= GIVEN ENTRIES =
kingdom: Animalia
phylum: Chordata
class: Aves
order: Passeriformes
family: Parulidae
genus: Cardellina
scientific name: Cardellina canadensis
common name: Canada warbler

* * *

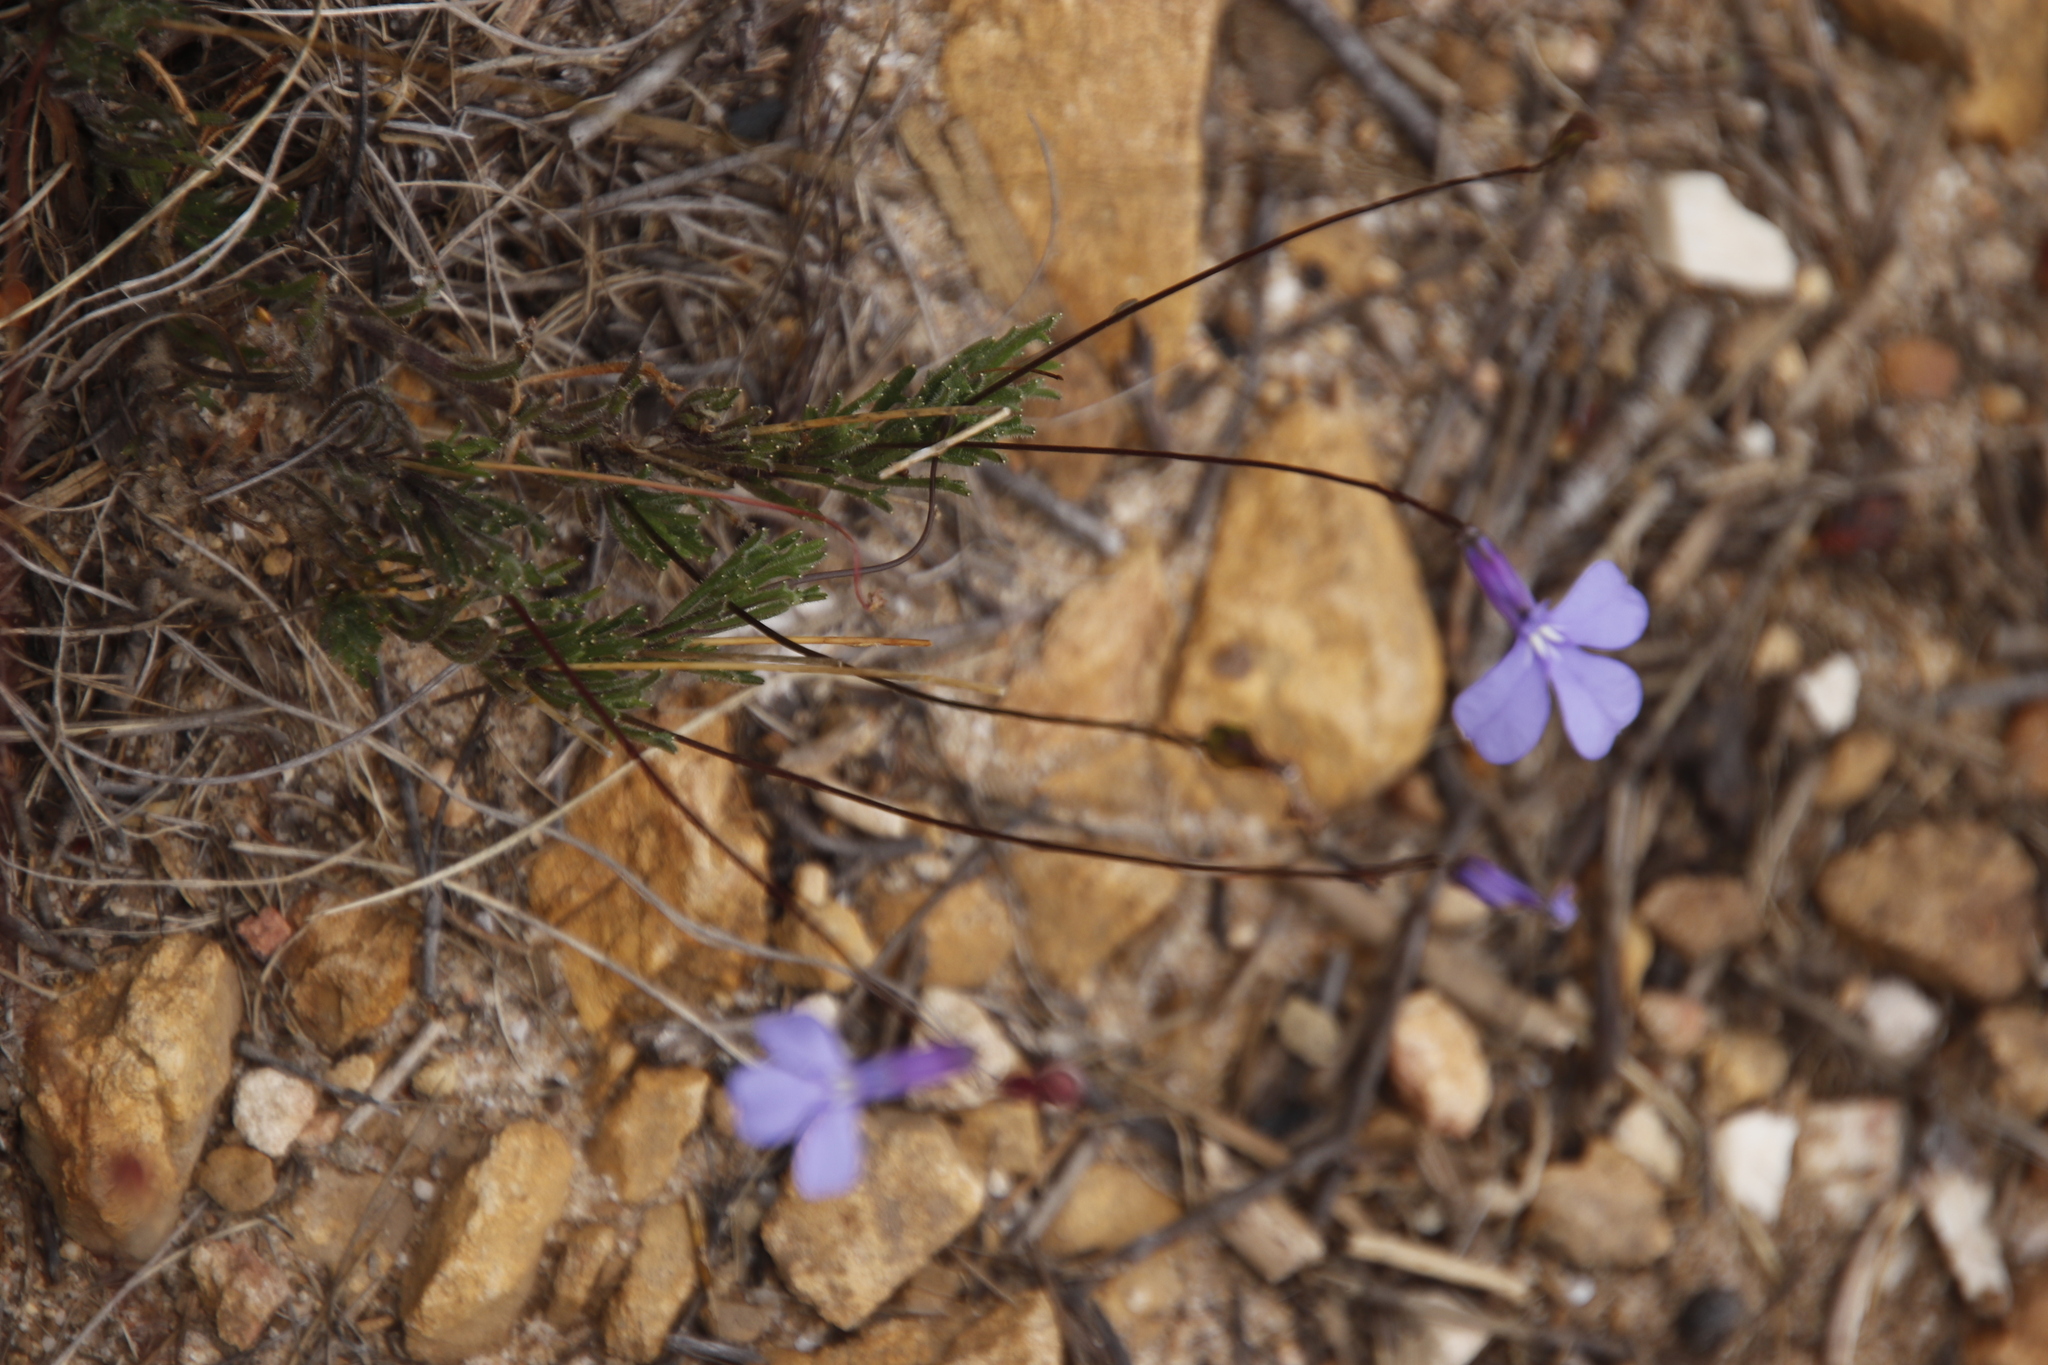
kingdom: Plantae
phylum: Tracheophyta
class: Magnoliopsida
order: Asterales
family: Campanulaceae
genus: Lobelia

==

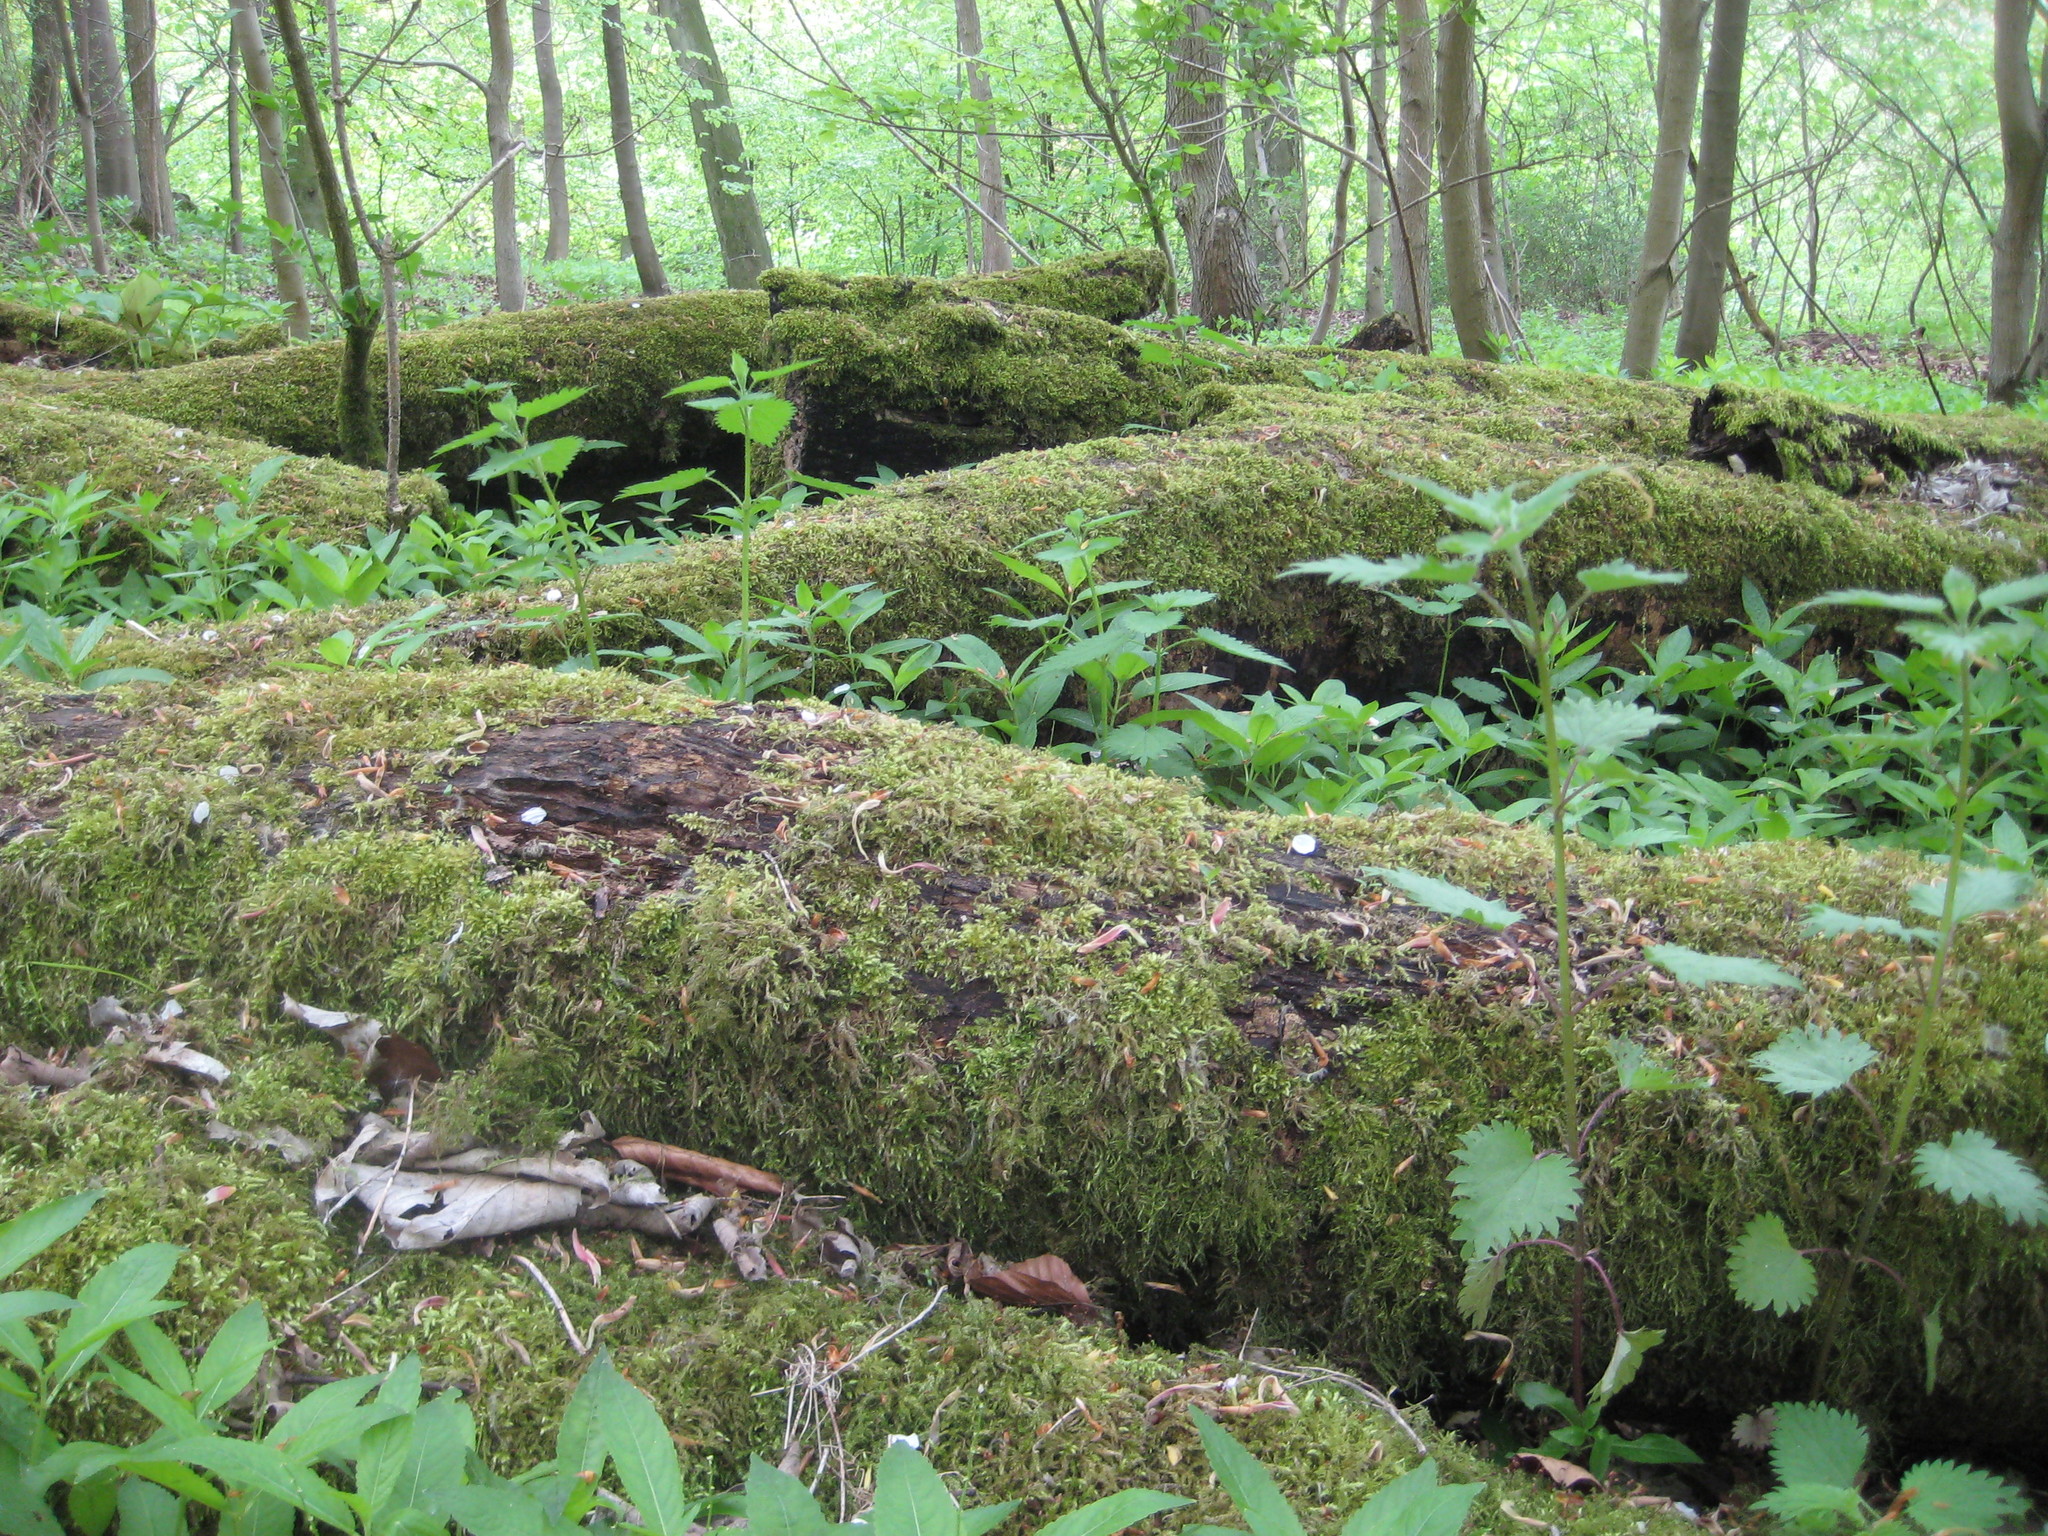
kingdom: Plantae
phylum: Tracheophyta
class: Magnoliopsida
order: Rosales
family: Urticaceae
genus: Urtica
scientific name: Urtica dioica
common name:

= WHAT YOU NEED TO DO =
Could you format the records between the line holding "kingdom: Animalia" and the line holding "scientific name: Cardellina canadensis", inclusive, as a Markdown table with one line per row, numbering the rows in a column headed No. and putting each line in a column headed Entry, and leaving out any blank lines?

= SOLUTION TO THIS PROBLEM =
| No. | Entry |
|---|---|
| 1 | kingdom: Animalia |
| 2 | phylum: Chordata |
| 3 | class: Aves |
| 4 | order: Passeriformes |
| 5 | family: Parulidae |
| 6 | genus: Cardellina |
| 7 | scientific name: Cardellina canadensis |